Mar 12 11:09:08 nagiosprodxi1 automount[2273]: create_client: hostname lookup failed: Name or service not known
Mar 12 11:09:08 nagiosprodxi1 automount[2273]: create_client: hostname lookup failed: Name or service not known
Mar 12 11:09:08 nagiosprodxi1 automount[2273]: get_exports: lookup(hosts): exports lookup failed for <
Mar 12 11:09:08 nagiosprodxi1 automount[2273]: key "<" not found in map source(s).
Mar 12 11:14:07 nagiosprodxi1 automount[2273]: key "<" not found in map source(s).
[nagios@nagiosprodxi1 local]$ cat /etc/sysctl.conf
# Kernel sysctl configuration file for Red Hat Linux
#
# For binary values, 0 is disabled, 1 is enabled.

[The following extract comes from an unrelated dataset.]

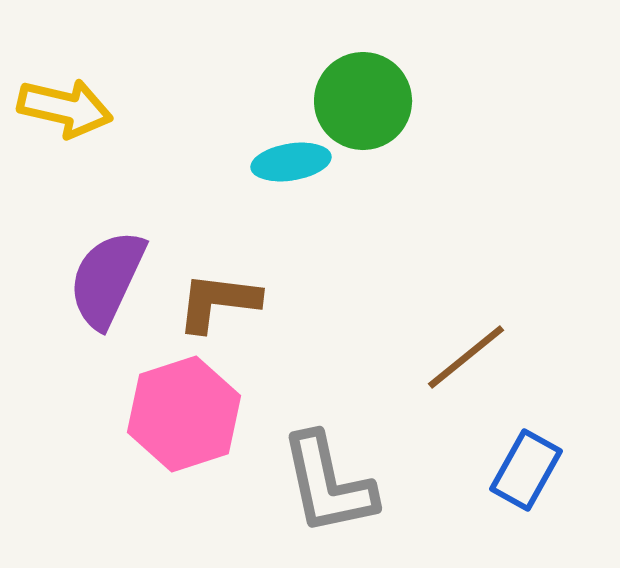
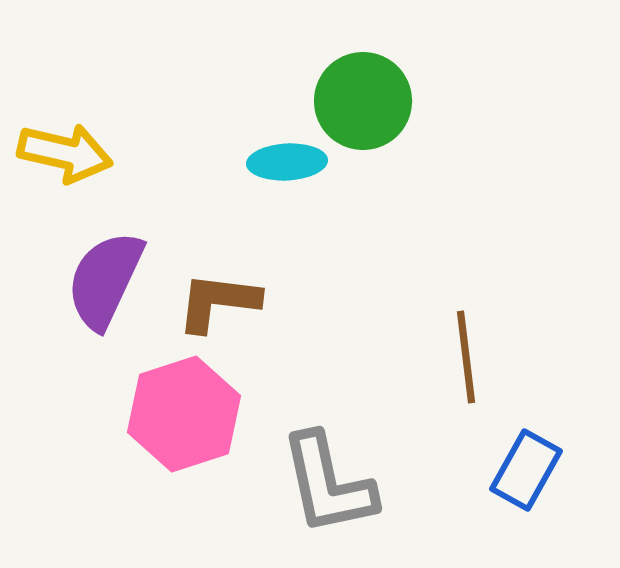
yellow arrow: moved 45 px down
cyan ellipse: moved 4 px left; rotated 6 degrees clockwise
purple semicircle: moved 2 px left, 1 px down
brown line: rotated 58 degrees counterclockwise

See sysctl(8) and
# sysctl.conf(5) for more details.
# Controls IP packet forwarding
net.ipv4.ip_forward = 0
# Controls source route verification
net.ipv4.conf.default.rp_filter = 1
# Do not accept source routing
net.ipv4.conf.default.accept_source_route = 0
# Controls the System Request debugging functionality of the kernel
kernel.sysrq = 0
# Controls whether core dumps will append the PID to the core filename.
# Useful for debugging multi-threaded applications.
kernel.core_uses_pid = 1
# Controls the use of TCP syncookies
net.ipv4.tcp_syncookies = 1
# Disable netfilter on bridges.
net.bridge.bridge-nf-call-ip6tables = 0
net.bridge.bridge-nf-call-iptables = 0
net.bridge.bridge-nf-call-arptables = 0
# Controls the default maxmimum size of a mesage queue
kernel.msgmnb = 131072000
# Controls the maximum size of a message, in bytes
kernel.msgmax = 131072000
# Controls the maximum shared segment size, in bytes
kernel.shmmax = 4294967295
# Controls the maximum number of shared memory segments, in pages
kernel.shmall = 268435456
It looks like you might be having hostname resolution issues with your DNS. Other services are reporting hostname lookup failed:
Mar 12 11:04:12 nagiosprodxi1 automount[2273]: create_client: hostname lookup failed: Name or service not known
As for the queue size, it looks like you're good on amount of messages (23.8k of 128k) and with the setup you have (if this is the same server with 12cpu cores, etc) then you should be able to up your kernel.msgmnb and kernel.msgmax values in the sysctl.conf file and then run the sysctl -p command to update them. That should help with the ndoutils queue maxing out.
As of May 25th, 2018, all communications with Nagios Enterprises and its employees are covered under our new Privacy Policy.
jomann wrote:It looks like you might be having hostname resolution issues with your DNS. Other services are reporting hostname lookup failed:
Mar 12 11:04:12 nagiosprodxi1 automount[2273]: create_client: hostname lookup failed: Name or service not known
As for the queue size, it looks like you're good on amount of messages (23.8k of 128k) and with the setup you have (if this is the same server with 12cpu cores, etc) then you should be able to up your kernel.msgmnb and kernel.msgmax values in the sysctl.conf file and then run the sysctl -p command to update them. That should help with the ndoutils queue maxing out.
You are currently using 128000 of 23815 messages.
Isn't this statement saying the system is using 128k of 23k messages?
That's going to be a tough one, check_icmp is usually very reliable. I think the first troubleshooting step will be to see it run from the command line on the gearman server and analyze the input you're giving it and the output. It would also be useful to see a ping to the host in question right after it fails:
jdalrymple wrote:That's going to be a tough one, check_icmp is usually very reliable. I think the first troubleshooting step will be to see it run from the command line on the gearman server and analyze the input you're giving it and the output. It would also be useful to see a ping to the host in question right after it fails:
Sounds like it's a very infrequent problem that occurs? That is going to make it even tougher to sort out.
Any chance you could find one of the false alerts in your nagios.log and share the contents exactly? Like I mentioned check_icmp is pretty solid so I doubt the actual plugin is where the problem lies. I'm wondering if there is some useful output coming back.